Uses in Cheese Analogues
One of the biggest food applications for rennet casein is in cheese analogues, particularly imitation Mozzarella used as pizza topping. Because natural Mozzarella relies on rennet to form its curd, using rennet casein as a starting ingredient helps replicate some of the functional properties people expect from real cheese: melt, stretch, and browning behavior.
Rennet casein alone produces a cheese analogue that tends to be overly strong and rubbery. Manufacturers adjust the formula with ingredients like maltodextrin and emulsifying salts to get the texture right. At optimized levels, rennet casein-based Mozzarella analogues can achieve a stretch of 34 centimeters and good meltability scores, with sensory ratings above 8 out of 10 for melting, stringiness, and chewiness when used as a pizza topping. The key is how the casein is hydrated and how fat is incorporated during processing. Adding acid in stages, first to the casein slurry before fat and then again after, produces better melting and stretching than adding it all at once.
Industrial Uses Beyond Food
Rennet casein has a long history as an industrial material, particularly in plastics. In the early 1900s, a casein-based plastic called Galalith became widely popular. It was made by hardening rennet casein with formaldehyde, producing a material prized for its smooth finish and ability to take dye beautifully. For decades, casein plastic was everywhere: buttons, fountain pens, knitting needles, knife handles, propelling pencils, and dressing table sets.

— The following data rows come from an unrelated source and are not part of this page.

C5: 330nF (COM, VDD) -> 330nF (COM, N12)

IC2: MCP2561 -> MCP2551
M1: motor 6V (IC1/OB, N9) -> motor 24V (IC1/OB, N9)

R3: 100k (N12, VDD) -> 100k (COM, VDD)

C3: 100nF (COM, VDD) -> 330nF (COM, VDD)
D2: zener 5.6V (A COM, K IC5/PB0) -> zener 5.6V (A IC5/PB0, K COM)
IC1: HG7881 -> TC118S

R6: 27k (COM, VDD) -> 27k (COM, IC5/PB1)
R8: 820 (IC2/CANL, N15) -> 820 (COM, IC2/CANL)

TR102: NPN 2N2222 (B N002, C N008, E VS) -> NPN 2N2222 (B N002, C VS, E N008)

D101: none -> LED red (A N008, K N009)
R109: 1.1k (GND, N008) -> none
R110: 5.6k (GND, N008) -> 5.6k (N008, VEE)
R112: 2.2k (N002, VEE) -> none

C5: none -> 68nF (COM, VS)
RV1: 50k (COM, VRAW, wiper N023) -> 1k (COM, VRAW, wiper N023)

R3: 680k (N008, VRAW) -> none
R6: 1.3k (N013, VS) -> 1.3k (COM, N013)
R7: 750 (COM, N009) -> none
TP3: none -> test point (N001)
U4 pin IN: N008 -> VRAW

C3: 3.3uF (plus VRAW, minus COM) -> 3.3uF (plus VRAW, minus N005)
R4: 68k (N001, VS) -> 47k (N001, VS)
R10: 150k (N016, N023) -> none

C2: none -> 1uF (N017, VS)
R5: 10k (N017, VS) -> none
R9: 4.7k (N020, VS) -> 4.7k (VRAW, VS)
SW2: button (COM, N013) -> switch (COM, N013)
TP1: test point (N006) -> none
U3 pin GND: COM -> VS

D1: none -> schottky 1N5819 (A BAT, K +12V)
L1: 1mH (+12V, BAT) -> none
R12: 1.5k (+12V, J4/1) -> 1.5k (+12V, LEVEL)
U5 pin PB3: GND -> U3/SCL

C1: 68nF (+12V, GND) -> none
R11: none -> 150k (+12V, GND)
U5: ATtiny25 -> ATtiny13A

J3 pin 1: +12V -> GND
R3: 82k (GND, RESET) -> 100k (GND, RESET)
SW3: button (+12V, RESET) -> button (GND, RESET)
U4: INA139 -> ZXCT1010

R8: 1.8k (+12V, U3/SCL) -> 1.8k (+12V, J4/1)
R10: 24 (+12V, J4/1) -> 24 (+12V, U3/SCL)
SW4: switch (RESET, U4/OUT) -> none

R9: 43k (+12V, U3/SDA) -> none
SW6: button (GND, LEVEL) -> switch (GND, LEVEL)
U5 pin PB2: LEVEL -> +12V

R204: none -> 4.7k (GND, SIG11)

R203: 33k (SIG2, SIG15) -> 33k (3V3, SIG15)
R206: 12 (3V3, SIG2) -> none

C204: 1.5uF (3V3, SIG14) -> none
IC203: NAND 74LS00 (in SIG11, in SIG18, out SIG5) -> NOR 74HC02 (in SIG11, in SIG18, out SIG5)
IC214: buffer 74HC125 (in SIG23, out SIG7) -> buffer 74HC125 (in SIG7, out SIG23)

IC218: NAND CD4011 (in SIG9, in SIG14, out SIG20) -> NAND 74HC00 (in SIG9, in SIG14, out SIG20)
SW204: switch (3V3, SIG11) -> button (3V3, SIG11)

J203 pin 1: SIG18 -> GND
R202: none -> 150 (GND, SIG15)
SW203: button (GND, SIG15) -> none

Buttons were the signature product. One industry figure described casein as “the king of materials for buttons,” noting that “no other material can approach it for beauty, for polish, or for its silky, satisfying touch.” By the late 1920s, many casein plants in the United States had partnered directly with button manufacturers to streamline production. Though synthetic plastics have largely replaced it, casein buttons are still produced in countries with large dairy industries. New Zealand’s Masterton Buttons, for example, continues the tradition. Rennet casein also found use in synthetic fibers and specialty adhesives, making it one of the more versatile dairy-derived materials in manufacturing history.
Composition and Solubility
Commercial rennet casein is a high-protein powder, dried to 12% moisture or less, with relatively low fat and lactose due to the extensive washing steps during production. Its most distinctive compositional feature is its mineral content. The roughly 3% calcium and 1.4% phosphorus it retains exist as calcium phosphate bridges between protein molecules, which is what gives rennet casein its characteristic insolubility and structural firmness.
Solubility for casein products in general is lowest near the isoelectric point (around pH 4.6) and increases sharply above pH 5.5. Sodium caseinate, made by dissolving acid casein with an alkali, reaches over 90% solubility above that threshold. Rennet casein doesn’t dissolve as readily even at higher pH because of those calcium phosphate crosslinks. To use rennet casein in formulations like cheese analogues, manufacturers typically need emulsifying salts that sequester calcium and allow the protein to disperse. This is why rennet casein behaves so differently from the caseinates found in protein shakes or coffee creamers, even though they all come from the same milk protein.